(Extracted records)
[BEGIN]

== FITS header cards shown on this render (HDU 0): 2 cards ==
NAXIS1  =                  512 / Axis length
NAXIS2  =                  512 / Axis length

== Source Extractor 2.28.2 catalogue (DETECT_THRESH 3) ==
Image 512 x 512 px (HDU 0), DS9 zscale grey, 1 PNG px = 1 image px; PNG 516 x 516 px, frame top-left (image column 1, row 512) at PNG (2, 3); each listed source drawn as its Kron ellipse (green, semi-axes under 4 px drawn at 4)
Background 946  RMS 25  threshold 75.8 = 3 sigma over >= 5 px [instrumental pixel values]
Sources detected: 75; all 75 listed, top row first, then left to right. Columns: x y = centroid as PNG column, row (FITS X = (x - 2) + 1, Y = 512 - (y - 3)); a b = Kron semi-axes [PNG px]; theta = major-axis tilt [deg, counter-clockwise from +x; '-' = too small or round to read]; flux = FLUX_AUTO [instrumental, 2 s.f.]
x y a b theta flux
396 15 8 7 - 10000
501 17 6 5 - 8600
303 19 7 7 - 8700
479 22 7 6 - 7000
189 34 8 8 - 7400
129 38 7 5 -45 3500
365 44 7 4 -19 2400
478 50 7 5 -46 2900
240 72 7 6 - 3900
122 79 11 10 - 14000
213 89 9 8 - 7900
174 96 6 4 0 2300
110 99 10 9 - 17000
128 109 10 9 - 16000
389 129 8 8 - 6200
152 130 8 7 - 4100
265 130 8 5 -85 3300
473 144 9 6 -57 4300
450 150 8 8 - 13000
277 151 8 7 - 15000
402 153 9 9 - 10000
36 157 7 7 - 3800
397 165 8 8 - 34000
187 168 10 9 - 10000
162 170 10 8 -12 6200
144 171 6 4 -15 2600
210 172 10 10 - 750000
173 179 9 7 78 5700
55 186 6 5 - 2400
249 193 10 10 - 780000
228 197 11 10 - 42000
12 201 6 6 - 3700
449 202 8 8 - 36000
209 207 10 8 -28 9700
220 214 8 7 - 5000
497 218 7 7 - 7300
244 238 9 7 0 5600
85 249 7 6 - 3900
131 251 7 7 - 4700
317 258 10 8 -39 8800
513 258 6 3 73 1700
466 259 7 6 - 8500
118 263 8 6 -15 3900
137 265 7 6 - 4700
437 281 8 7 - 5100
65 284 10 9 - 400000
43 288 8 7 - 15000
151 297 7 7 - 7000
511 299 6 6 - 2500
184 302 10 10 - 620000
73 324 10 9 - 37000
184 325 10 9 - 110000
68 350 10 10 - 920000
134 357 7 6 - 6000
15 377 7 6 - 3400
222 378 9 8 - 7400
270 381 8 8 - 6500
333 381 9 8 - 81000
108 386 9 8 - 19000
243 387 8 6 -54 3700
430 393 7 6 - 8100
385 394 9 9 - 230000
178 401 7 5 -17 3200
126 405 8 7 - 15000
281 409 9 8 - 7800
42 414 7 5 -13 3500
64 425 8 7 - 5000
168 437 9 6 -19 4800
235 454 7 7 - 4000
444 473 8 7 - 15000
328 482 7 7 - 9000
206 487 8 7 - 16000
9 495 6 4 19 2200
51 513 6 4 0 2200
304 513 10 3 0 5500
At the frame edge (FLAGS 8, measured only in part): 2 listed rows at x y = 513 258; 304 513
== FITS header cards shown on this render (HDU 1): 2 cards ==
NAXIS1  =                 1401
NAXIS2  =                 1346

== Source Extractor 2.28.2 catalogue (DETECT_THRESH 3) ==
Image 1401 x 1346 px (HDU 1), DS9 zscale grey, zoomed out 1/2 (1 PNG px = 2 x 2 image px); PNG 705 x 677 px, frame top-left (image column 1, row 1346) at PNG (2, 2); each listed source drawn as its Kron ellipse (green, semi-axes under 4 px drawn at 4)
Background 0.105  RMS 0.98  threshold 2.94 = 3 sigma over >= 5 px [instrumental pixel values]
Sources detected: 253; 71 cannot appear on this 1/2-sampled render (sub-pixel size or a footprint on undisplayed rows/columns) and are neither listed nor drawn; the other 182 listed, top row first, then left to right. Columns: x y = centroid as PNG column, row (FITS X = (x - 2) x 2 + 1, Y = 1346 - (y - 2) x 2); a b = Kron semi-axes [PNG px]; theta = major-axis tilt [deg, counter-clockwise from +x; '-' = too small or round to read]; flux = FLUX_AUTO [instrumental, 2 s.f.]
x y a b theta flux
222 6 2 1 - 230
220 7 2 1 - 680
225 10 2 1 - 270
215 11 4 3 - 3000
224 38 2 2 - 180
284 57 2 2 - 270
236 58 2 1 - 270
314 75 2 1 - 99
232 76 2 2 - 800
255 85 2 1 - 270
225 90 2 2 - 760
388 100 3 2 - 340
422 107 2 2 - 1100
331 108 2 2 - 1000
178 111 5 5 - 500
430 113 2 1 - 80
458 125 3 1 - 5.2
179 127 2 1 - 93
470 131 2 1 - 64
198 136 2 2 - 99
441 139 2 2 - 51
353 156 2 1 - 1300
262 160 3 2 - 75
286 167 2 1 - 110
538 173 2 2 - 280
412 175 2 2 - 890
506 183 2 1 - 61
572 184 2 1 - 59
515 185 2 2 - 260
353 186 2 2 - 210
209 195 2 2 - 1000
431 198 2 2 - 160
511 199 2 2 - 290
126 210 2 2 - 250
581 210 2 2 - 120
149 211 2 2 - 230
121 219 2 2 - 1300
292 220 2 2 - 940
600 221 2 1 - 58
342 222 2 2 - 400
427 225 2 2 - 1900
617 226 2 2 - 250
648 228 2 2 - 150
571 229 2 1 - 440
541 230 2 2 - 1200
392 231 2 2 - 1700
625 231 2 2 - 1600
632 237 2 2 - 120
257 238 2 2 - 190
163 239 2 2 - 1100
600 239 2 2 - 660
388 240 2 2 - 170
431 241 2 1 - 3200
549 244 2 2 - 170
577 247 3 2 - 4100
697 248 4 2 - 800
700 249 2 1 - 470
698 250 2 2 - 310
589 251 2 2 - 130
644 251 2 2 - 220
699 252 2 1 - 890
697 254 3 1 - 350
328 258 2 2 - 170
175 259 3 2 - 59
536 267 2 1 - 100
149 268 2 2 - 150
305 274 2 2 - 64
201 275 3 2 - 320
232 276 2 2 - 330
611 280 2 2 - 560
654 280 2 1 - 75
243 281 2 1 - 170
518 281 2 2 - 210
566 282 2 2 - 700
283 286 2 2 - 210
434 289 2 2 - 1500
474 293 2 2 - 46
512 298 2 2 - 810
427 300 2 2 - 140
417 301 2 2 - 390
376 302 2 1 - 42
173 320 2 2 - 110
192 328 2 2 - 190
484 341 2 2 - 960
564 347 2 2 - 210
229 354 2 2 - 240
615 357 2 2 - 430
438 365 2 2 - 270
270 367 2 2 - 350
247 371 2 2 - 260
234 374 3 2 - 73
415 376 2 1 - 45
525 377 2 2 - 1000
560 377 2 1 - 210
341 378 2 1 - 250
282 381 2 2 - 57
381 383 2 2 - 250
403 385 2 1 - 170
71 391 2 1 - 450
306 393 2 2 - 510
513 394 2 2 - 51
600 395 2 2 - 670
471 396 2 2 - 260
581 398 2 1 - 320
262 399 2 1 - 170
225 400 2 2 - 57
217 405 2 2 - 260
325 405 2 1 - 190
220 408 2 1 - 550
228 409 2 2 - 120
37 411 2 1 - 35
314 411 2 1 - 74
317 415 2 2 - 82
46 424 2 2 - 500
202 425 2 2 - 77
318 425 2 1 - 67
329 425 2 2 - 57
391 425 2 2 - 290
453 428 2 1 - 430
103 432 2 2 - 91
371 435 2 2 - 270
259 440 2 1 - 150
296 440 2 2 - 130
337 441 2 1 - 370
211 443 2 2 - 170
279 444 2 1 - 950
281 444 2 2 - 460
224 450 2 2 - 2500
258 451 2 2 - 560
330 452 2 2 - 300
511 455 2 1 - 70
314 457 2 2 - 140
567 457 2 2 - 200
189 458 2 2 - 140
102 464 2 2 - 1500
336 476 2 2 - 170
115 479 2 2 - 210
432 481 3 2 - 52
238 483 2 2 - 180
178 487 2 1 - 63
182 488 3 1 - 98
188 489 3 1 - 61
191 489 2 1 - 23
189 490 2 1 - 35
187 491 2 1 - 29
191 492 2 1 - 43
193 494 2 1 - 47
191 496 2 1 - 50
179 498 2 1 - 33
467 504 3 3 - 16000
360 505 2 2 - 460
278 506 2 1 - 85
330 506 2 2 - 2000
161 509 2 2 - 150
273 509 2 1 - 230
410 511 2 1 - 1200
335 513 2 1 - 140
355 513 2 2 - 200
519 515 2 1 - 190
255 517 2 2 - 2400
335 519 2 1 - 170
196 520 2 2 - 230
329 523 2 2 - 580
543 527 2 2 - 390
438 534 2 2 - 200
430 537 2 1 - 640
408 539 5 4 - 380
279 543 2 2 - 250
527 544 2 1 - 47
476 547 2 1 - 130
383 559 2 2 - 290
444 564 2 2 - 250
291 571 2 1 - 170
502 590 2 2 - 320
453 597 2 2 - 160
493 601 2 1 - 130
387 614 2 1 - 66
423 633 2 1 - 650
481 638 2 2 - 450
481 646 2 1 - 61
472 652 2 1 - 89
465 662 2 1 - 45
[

[END]

● **Work instructions**
How many lines of the data contain the string "then"? Tally them and give only the number, treating case as significant.

● **Solved problem**
2